Le président turc Erdogan en discussion avec Bouteflika (DR)

La Turquie a indiqué mercredi vouloir établir une zone de libre-échange avec l’Algérie qui permettrait de doubler le volume des échanges commerciaux entre les deux pays de 5 à 10 milliards de dollars.

« Un accord de libre-échange donnera une nouvelle dimension à nos relations commerciales, nous demandons sa conclusion aussitôt que possible tout en préservant les intérêts des deux parties », a déclaré Emre Aykar, président du conseil d’affaire algéro-turc lors d’un forum économique entre les deux pays qui se tient à l’occasion de la visite en Algérie du président turc, Recep Tayyip Erdogan.
M. Aykar a indiqué que son pays souhaitait doubler les échanges commerciaux avec l’Algérie de près de 5 milliards de dollars actuellement à 10 mds de dollars d’ici à 2016. « Nous soutenons les hommes d’affaires turcs à découvrir en Algérie les opportunités d’affaires d’abord dans le commerce, l’investissement et le BTPH », a-t-il précisé, tout en soulignant que l’Algérie figurait parmi les « marchés cibles » des PME turques.
Cependant, l’Algérie a plaidé lors de ce forum pour un partenariat économique gagnant-gagnant avec la Turquie qui dépasse le cadre commercial et renforce les investissements productifs dans le pays avec une garantie de transfert de technologie et de savoir-faire.
M. Aykar a fait part, par ailleurs, des « difficultés » rencontrées par les opérateurs économiques turcs en Algérie citant en cela l’obtention de visas et l’obligation de payement d’une caution bancaire pour les entreprises soumissionnant aux marchés publics de construction.

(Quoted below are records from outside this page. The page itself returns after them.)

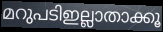
മറുപടിഇല്ലാതാക്കൂ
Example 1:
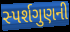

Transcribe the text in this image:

સ્પર્શગુણની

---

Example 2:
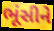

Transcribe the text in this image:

ભૂંસીને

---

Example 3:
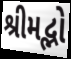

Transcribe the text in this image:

શ્રીમદ્ભો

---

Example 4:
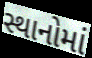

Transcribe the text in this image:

સ્થાનોમાં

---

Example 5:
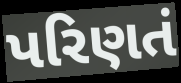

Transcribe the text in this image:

પરિણતં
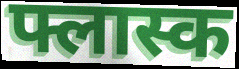
फ्लास्क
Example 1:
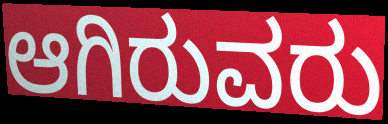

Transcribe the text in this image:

ಆಗಿರುವರು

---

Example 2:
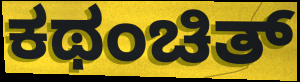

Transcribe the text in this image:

ಕಥಂಚಿತ್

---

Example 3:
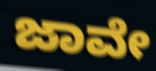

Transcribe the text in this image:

ಜಾವೇ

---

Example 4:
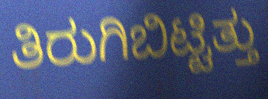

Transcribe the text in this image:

ತಿರುಗಿಬಿಟ್ಟಿತ್ತು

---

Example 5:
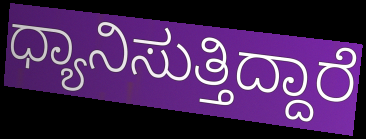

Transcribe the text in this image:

ಧ್ಯಾನಿಸುತ್ತಿದ್ದಾರೆ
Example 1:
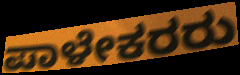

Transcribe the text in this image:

ಪಾಳೇಕರರು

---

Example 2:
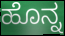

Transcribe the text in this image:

ಹೊನ್ನ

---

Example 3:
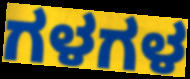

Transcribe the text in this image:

ಗಳಗಳ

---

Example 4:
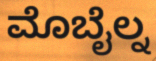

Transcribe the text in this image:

ಮೊಬೈಲ್ನ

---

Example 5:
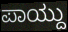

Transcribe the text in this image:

ಪಾಯ್ದು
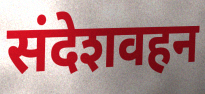
संदेशवहन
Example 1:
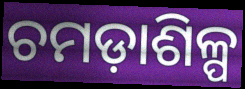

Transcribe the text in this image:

ଚମଡ଼ାଶିଳ୍ପ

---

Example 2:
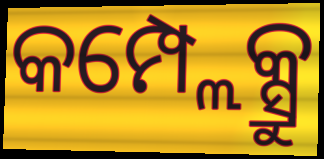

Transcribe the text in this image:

କମ୍ପ୍ଲେକ୍ସ୍ରୁ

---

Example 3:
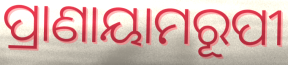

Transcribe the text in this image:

Le contrat de GNL prolongé de 10 ans
Une convention portant prolongation du contrat de livraison de Gaz naturel liquéfié (GNL) algérien à la Turquie pour dix années supplémentaires avec augmentation de 50 % du volume, a été signée mercredi à Alger par le ministre de l’Energie, Youcef Yousfi et son homologue turc, Taner Yildiz. Dans une déclaration à la presse à l’issue de la cérémonie de signature, M. Yousfi a précisé que cette convention intervenait pour prolonger le contrat signé il y a 20 ans entre les deux pays, ajoutant que « les deux parties ont convenu de prolonger ce contrat de 10 années supplémentaires avec augmentation de 50% du volume ».
Le ministre de l’Energie et son homologue turc ont évoqué la possibilité d’élargir la coopération bilatérale énergétique aux domaines de la prospection, des engrais, de la pétrochimie et des énergies renouvelables.